Oracle PL / SQL：访问当前行中的上一行计算值

Question

Trying to calculate the column's value wherein the value is getting calculated based on previous row's calculated value. (As in the image below )

which has column Z which is a calculated column as a product of X*Y, case when there is no previous row the value of Y column should be 1 else the value should be previous Z column value.

This can be achieved using Cursor's but trying to find it using SQL Query.

Answer 1

It looks like what you're trying to do is do a cumulative multiplication across all the rows.

You can do this by using a mathematical trick (aka natural logs and exponentials), where you do a cumulative sum of the natural logs of the x values, and then convert the results back to integers using the exponential function:

WITH your_table AS (SELECT 'ABC' a, 12 x FROM dual UNION ALL
                    SELECT 'BBC' a, 20 x FROM dual UNION ALL
                    SELECT 'CBC' a, 10 x FROM dual UNION ALL
                    SELECT 'XYZ' a, 5 x FROM dual)
 SELECT a,
       x,
       LAG(z, 1, 1) OVER (ORDER BY a) y,
       z
FROM   (SELECT a,
               x,
               EXP(SUM(LN(x)) OVER (ORDER BY a)) z
        FROM   your_table);

A            X          Y          Z
--- ---------- ---------- ----------
ABC         12          1         12
BBC         20         12        240
CBC         10        240       2400
XYZ          5       2400      12000

Then, if you need to see the previous value (aka your y column), you can throw a lag() around the calculated column to find the previous row's value (and if there is no previous row, assign a 1 to it).

---

ETA: If you already have a table with the information in it, adding a new row becomes a matter of finding the last row and using that to multiply with the new x value. Eg:

insert into your_table (a, x, y, z)
select 'YMX' a, 2 x, z as new_y, 2*z as new_z
from   (select z,
               row_number() over (order by a desc) rn
        from   your_table)
where  rn = 1;

This finds the latest row (we use the row_number() analytic function to label the rows, starting with the latest a value (which belongs to the last row)), and we can then use the z value from that row to find the new y value, and multiply it by the new x value to find the new z value.

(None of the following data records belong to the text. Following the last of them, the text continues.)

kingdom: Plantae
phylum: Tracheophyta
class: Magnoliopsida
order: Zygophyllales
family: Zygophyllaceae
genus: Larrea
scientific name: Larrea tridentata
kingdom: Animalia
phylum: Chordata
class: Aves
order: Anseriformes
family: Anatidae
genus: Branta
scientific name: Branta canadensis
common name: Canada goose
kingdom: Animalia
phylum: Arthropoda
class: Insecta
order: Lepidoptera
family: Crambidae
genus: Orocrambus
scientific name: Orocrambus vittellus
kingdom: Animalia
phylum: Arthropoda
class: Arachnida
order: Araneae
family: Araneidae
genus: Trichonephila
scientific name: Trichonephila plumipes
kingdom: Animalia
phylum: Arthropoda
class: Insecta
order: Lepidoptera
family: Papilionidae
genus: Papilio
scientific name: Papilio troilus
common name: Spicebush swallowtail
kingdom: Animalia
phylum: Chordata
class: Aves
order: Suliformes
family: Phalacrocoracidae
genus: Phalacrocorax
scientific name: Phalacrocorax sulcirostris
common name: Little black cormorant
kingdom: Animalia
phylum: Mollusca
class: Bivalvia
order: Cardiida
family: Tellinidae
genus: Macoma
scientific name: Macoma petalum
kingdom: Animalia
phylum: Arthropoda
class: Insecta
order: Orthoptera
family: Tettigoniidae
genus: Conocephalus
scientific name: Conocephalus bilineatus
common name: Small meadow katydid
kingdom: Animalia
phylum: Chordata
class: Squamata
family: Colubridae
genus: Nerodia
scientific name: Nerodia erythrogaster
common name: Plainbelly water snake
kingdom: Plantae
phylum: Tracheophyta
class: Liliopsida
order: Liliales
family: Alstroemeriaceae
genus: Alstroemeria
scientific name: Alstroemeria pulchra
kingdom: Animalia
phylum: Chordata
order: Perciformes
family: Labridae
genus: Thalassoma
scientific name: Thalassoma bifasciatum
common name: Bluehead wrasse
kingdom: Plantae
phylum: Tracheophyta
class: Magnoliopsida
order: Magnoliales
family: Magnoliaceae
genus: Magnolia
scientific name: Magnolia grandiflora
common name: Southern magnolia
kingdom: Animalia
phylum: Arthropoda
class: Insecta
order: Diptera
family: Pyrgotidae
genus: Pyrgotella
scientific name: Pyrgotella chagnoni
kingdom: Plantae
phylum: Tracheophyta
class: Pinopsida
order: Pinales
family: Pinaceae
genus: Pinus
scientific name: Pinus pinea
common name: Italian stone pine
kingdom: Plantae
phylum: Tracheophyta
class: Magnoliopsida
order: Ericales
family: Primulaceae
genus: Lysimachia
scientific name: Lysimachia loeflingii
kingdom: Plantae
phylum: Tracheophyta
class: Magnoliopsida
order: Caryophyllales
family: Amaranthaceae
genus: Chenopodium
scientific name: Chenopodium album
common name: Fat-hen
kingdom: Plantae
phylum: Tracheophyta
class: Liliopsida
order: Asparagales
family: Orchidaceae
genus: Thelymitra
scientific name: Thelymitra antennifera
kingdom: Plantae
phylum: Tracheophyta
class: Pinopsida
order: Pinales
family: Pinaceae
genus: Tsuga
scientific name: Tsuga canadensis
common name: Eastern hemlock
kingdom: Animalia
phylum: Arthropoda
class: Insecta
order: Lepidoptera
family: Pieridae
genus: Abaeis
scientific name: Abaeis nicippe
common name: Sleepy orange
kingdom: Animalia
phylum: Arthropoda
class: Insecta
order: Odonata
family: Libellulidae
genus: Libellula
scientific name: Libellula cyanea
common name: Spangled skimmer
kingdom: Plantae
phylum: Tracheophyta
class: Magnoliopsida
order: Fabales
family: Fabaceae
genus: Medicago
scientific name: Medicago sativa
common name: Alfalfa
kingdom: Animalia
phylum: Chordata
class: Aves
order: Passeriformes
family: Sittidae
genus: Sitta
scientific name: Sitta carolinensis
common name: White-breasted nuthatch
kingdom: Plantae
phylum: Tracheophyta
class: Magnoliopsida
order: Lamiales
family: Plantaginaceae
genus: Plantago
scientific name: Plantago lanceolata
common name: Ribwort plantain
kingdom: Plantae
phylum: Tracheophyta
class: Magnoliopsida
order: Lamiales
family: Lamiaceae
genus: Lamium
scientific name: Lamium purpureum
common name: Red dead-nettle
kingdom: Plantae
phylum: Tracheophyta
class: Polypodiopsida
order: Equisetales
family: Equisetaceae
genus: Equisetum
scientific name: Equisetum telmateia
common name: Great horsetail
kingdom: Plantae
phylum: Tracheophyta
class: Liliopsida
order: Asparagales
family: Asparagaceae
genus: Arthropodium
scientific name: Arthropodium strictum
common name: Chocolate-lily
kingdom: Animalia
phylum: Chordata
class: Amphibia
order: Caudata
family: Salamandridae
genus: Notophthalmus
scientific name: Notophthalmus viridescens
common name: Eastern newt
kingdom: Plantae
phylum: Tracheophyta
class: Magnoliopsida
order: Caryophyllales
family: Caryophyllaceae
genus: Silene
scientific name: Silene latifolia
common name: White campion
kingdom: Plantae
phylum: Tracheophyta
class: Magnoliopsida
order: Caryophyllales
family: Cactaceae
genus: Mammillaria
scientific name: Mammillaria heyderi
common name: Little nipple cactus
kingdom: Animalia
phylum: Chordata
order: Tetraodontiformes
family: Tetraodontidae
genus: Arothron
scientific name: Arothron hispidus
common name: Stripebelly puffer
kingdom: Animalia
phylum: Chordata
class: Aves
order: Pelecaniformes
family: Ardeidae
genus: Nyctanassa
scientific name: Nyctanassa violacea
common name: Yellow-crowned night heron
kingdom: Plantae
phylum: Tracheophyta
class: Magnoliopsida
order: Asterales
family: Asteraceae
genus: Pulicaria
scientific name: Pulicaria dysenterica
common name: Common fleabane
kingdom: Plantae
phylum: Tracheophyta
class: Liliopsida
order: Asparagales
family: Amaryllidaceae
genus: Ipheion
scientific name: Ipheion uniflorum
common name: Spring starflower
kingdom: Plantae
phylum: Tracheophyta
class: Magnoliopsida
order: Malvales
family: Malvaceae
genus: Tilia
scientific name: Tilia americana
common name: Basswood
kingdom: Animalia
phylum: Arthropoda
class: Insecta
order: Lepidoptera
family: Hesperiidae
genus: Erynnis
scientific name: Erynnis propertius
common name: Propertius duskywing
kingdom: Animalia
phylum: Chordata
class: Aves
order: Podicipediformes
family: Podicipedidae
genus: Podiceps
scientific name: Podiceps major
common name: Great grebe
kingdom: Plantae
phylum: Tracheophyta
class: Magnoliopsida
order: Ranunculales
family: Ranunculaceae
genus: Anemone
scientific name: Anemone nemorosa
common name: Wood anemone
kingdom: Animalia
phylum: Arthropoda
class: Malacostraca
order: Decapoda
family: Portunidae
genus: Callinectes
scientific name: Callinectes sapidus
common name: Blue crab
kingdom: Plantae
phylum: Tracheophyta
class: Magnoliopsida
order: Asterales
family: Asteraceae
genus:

Then you just need to insert this row.

Answer 2

I think the simplest method doesn't use lag() or a subquery at all. One method is simple division:

SELECT a, x, y
       ( EXP(SUM(LN(x * y)) OVER (ORDER BY a)) ) / (x * y) as z
FROM t;

Or use a window clause with coalesce() :

SELECT a, x, y
       COALESCE( EXP(SUM(LN(x * y)) OVER (ORDER BY a ROWS BETWEEN UNBOUNDED PRECEDING AND 1 PRECEDING)), 1 ) as z
FROM t;